The amendment sponsor told the committee the changes ‘‘focus on immediate removal of dangerous information rather than prolonged litigation’’ and ‘‘prioritize compliance, not litigation.’’ The amendment would expand covered persons to include all government lawyers, jurors who served in the last 18 months and members of the General Assembly; it replaces the term “data broker” with “commercial entity” so enforcement applies to any business that publicly discloses sensitive personal information; and it subjects public agencies to the same removal requirements as private entities.

Key elements of the amendment

- Expanded coverage: The amendment adds categories of public servants (government lawyers, recent jurors, legislators) to address risks of retaliation tied to public duties.

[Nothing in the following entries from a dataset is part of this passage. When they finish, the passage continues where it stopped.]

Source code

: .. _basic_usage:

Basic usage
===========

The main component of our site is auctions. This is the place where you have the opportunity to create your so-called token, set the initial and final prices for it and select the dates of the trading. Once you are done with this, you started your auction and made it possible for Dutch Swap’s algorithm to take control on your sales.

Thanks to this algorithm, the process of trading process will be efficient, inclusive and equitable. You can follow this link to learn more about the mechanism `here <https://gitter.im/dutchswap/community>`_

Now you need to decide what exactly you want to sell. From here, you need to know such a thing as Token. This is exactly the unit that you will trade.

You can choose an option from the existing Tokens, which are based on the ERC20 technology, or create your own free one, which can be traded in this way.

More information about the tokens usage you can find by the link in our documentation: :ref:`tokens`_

- Scope: The bill language would apply to all commercial entities that publicly disclose protected information, not only to companies registered as data brokers.

- Enforcement: The amendment removes monetary damages and civil fines in favor of a legal injunction process; if a company or agency fails to comply with a court order, the court may award mandatory attorney’s fees and costs to the covered person.

- Process and reporting: The amendment requires a removal/redaction response within 15 days and directs the state court administrator to report annually on injunctions filed, granted, denied or appealed as well as violations and attorneys’ fees awarded. The definition of “disclose” would be modified to mean “publicly post or display.”

Committee questions and concerns

Committee members pressed the sponsor and staff counsel on several practical and legal points: how injunctions would be enforced against multibillion‑dollar, multinational technology companies; whether the attorney general’s office would have a role under consumer‑protection laws; and whether criminal enforcement mechanisms should be considered. One member asked what remedies a court would have if a large company ignored an injunction; the sponsor and committee counsel said courts could enforce injunctions but acknowledged that the amendment removes direct statutory damages and relies on court processes.

Members also raised cost and access concerns for covered persons. The amendment eliminates an assignee provision that previously allowed third parties to bring claims, and members noted that individuals may face repeated filings if their information appears in multiple places across the internet. A member asked whether paid databases or results behind paywalls (for example, aggregator sites) would be covered; the sponsor deferred detailed legal interpretation to committee counsel but indicated the amendment intends to capture a broad range of public disclosures.

Other practical points discussed included the 15‑day removal period, the exception for information voluntarily and publicly disclosed by the covered person on or after July 1, 2025, and the need to coordinate education and technical support for municipalities, nonprofits and state agencies if the bill’s scope is expanded. Several members said they were concerned about enabling frivolous litigation and suggested adding additional guardrails such as cure periods and other limits the committee might consider.

Next steps

Committee members said they want additional time to compare the amended language against prior versions and to consult the attorney general’s office and other stakeholders, including municipal and nonprofit representatives, before acting. No formal committee vote on the amendment was recorded in the March 21 session.

Ending

The committee planned to resume floor business and to reconvene later to examine the language in detail and possible side‑by‑side comparisons of the bill text.